For those who have lauded Birdman: Or (The Unexpected Virtue of Ignorance) as a true original of a film, they’re clearly failing to overlook the narrative of Black Swan, Birdman‘s female equivalent. Both protagonists, Nina Sayers (Natalie Portman) and Riggan Thomson (Michael Keaton), are haunted by ominous doppelgangers whose force and influence only become more overpowering as their story goes on.

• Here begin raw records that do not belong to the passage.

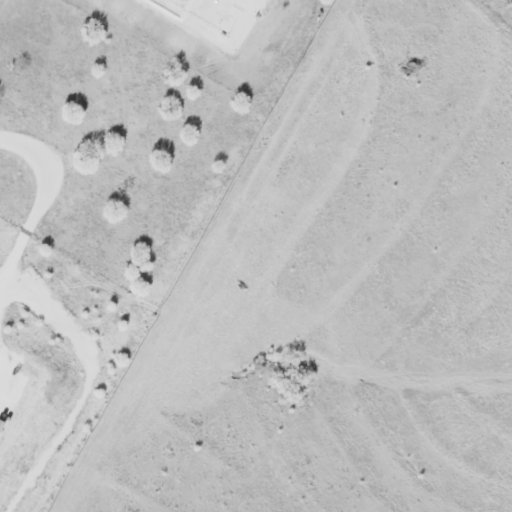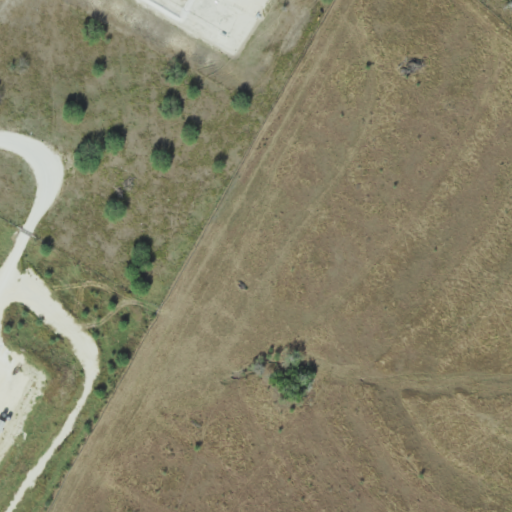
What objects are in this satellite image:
road: (33, 182)
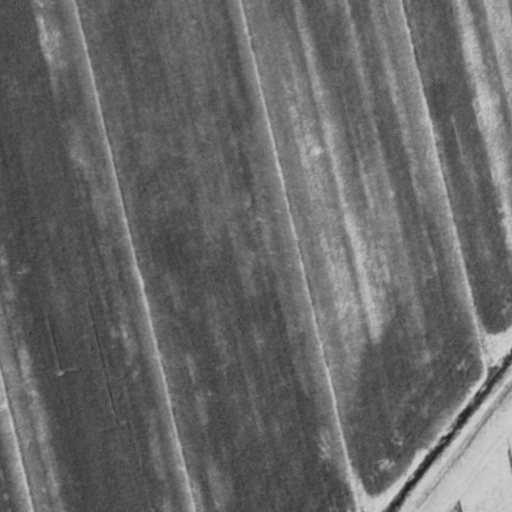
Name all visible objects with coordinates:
crop: (245, 246)
road: (458, 441)
crop: (478, 470)
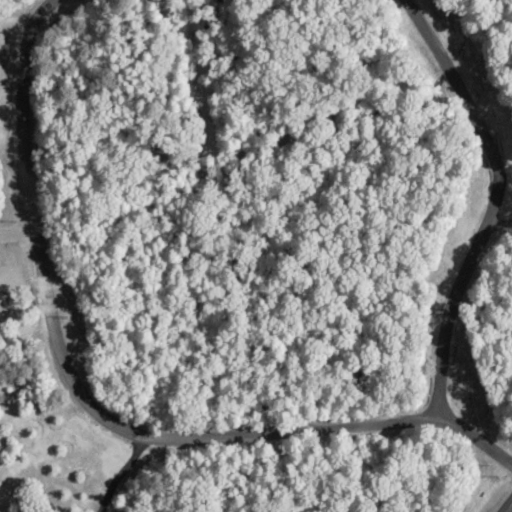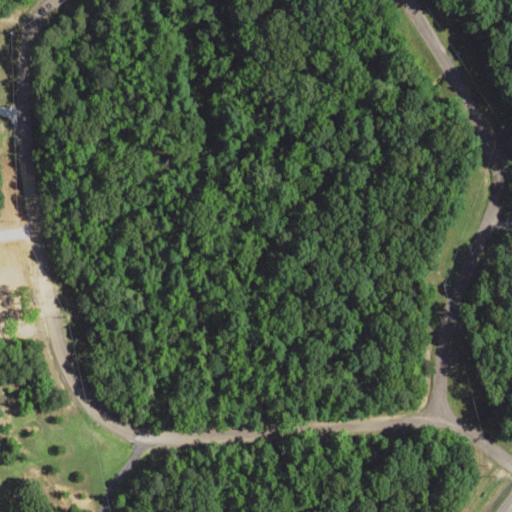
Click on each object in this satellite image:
road: (316, 123)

Black Swan, released in 2010 and directed by Darren Aronofsky, was a precursor to Birdman in showing the rigorous struggles of an artist who wants nothing more than “to be perfect.” This noble (though often impossible) endeavor drives Nina, cast in the dual role of the White Swan and the Black Swan in Tchaikovsky’s Swan Lake, to the point of total madness as she struggles to master both characters through the choreography and emotive expression evoked from her internal dialogue.

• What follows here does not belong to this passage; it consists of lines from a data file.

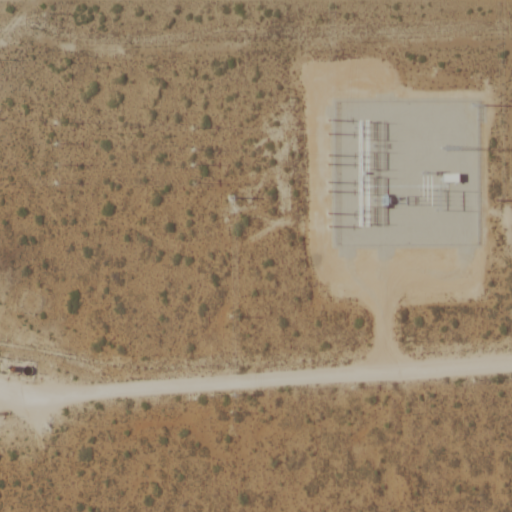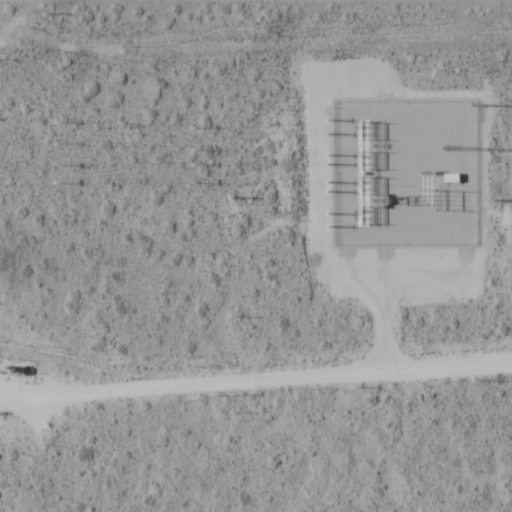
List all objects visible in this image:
power substation: (404, 172)
road: (253, 391)
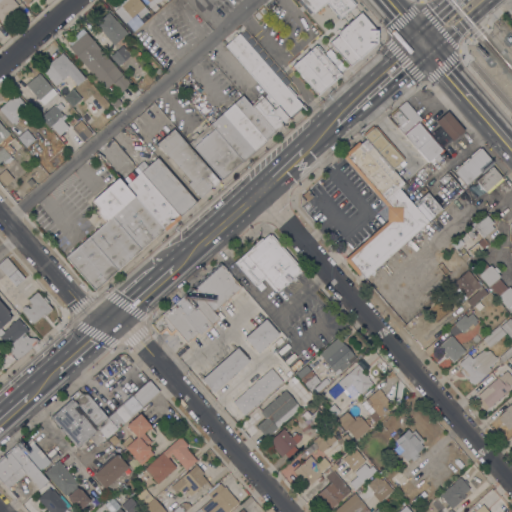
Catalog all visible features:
building: (24, 1)
building: (26, 1)
road: (418, 1)
road: (420, 1)
building: (329, 5)
building: (338, 6)
building: (6, 8)
building: (133, 8)
building: (7, 9)
building: (127, 9)
road: (208, 16)
road: (402, 16)
road: (433, 16)
road: (438, 25)
road: (485, 25)
road: (459, 26)
building: (109, 28)
building: (111, 28)
building: (355, 32)
road: (37, 33)
traffic signals: (416, 33)
railway: (480, 35)
road: (419, 37)
building: (354, 39)
road: (425, 45)
traffic signals: (429, 50)
road: (290, 52)
building: (118, 55)
building: (120, 56)
building: (93, 59)
road: (403, 59)
building: (95, 61)
building: (316, 68)
road: (381, 69)
building: (60, 70)
building: (61, 70)
building: (315, 70)
building: (263, 76)
road: (485, 78)
road: (389, 79)
building: (121, 83)
building: (140, 86)
building: (39, 88)
building: (40, 88)
road: (302, 89)
building: (70, 95)
road: (470, 98)
building: (115, 103)
building: (12, 108)
building: (14, 109)
road: (130, 110)
building: (246, 111)
building: (270, 114)
building: (54, 118)
building: (253, 118)
building: (54, 120)
road: (330, 123)
building: (449, 126)
building: (80, 130)
building: (81, 130)
building: (415, 131)
building: (414, 132)
building: (236, 133)
building: (24, 138)
building: (26, 138)
road: (471, 144)
building: (3, 145)
building: (5, 146)
building: (381, 148)
building: (215, 152)
building: (437, 158)
building: (186, 162)
building: (187, 162)
road: (285, 165)
building: (473, 166)
building: (372, 170)
building: (477, 171)
building: (4, 177)
building: (5, 177)
building: (488, 179)
building: (165, 186)
road: (509, 199)
building: (151, 201)
building: (384, 201)
building: (128, 221)
road: (213, 230)
building: (392, 231)
building: (511, 232)
building: (113, 235)
building: (480, 235)
railway: (210, 237)
building: (465, 239)
building: (460, 240)
road: (8, 241)
building: (267, 263)
building: (268, 264)
building: (10, 271)
road: (50, 272)
building: (488, 275)
building: (464, 284)
building: (496, 284)
building: (466, 288)
road: (140, 294)
building: (506, 296)
building: (474, 298)
building: (515, 298)
building: (199, 303)
building: (197, 305)
building: (34, 308)
building: (36, 308)
building: (3, 314)
building: (463, 321)
road: (109, 322)
building: (465, 322)
building: (507, 327)
building: (12, 332)
building: (499, 332)
building: (260, 335)
building: (261, 335)
road: (385, 335)
building: (14, 336)
building: (494, 336)
road: (81, 347)
building: (449, 348)
building: (451, 348)
building: (0, 353)
building: (506, 354)
building: (335, 355)
building: (336, 355)
building: (510, 357)
building: (510, 359)
building: (475, 365)
building: (476, 366)
building: (111, 368)
building: (223, 370)
building: (224, 370)
building: (307, 377)
building: (294, 380)
road: (43, 382)
building: (353, 382)
building: (345, 387)
building: (493, 390)
building: (495, 390)
building: (256, 391)
building: (257, 391)
building: (374, 405)
building: (376, 405)
road: (14, 406)
building: (114, 409)
building: (335, 411)
building: (273, 412)
road: (202, 413)
building: (277, 413)
building: (306, 415)
building: (505, 416)
building: (506, 417)
building: (89, 418)
building: (345, 421)
building: (75, 425)
building: (325, 438)
building: (137, 439)
building: (138, 440)
building: (356, 440)
building: (284, 443)
building: (345, 443)
building: (282, 444)
building: (407, 444)
building: (409, 444)
building: (37, 456)
building: (168, 460)
building: (170, 460)
building: (338, 462)
building: (22, 464)
building: (18, 468)
building: (310, 468)
building: (110, 470)
building: (310, 470)
building: (108, 471)
building: (59, 478)
building: (61, 478)
building: (344, 480)
building: (189, 481)
building: (188, 482)
building: (378, 487)
building: (379, 488)
building: (330, 491)
building: (453, 492)
building: (454, 493)
building: (143, 497)
building: (76, 498)
building: (77, 499)
building: (216, 500)
building: (50, 501)
building: (51, 501)
building: (218, 501)
building: (129, 505)
building: (350, 505)
building: (112, 506)
building: (152, 506)
building: (153, 507)
building: (181, 507)
building: (356, 507)
building: (480, 509)
road: (1, 510)
building: (116, 510)
building: (239, 510)
building: (404, 510)
building: (472, 510)
building: (241, 511)
building: (449, 511)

Similarly, Riggan is pushed to the brink during the process of putting on a theatrical production of Raymond Chandler’s short story, What We Talk About When We Talk About Love. In each instance, both characters are attempting to do justice to a masterwork by another artist. Moreover, their desire to prove themselves to be better than everyone thinks they are plays heavily into their intense motivation/predilection towards insanity.

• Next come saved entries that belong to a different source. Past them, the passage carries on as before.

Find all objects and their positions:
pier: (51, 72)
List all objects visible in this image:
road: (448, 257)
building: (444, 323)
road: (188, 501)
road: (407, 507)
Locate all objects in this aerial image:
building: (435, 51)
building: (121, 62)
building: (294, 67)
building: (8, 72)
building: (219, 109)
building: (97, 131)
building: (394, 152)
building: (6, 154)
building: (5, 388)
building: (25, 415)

The overriding themes of Black Swan and Birdman explore the notion that a total commitment to one’s art involves complete and utter sacrifice of the mind and body to it. This type of obsession inevitably leads to hallucination (Nina with her lesbianic fantasies about Lily/The Black Swan–played by Mila Kunis–and Riggan with his imagined inner arguments with Birdman), and, subsequently, suicide. Death for art is the ultimate means to prove one’s unequivocal self-sacrifice, after all.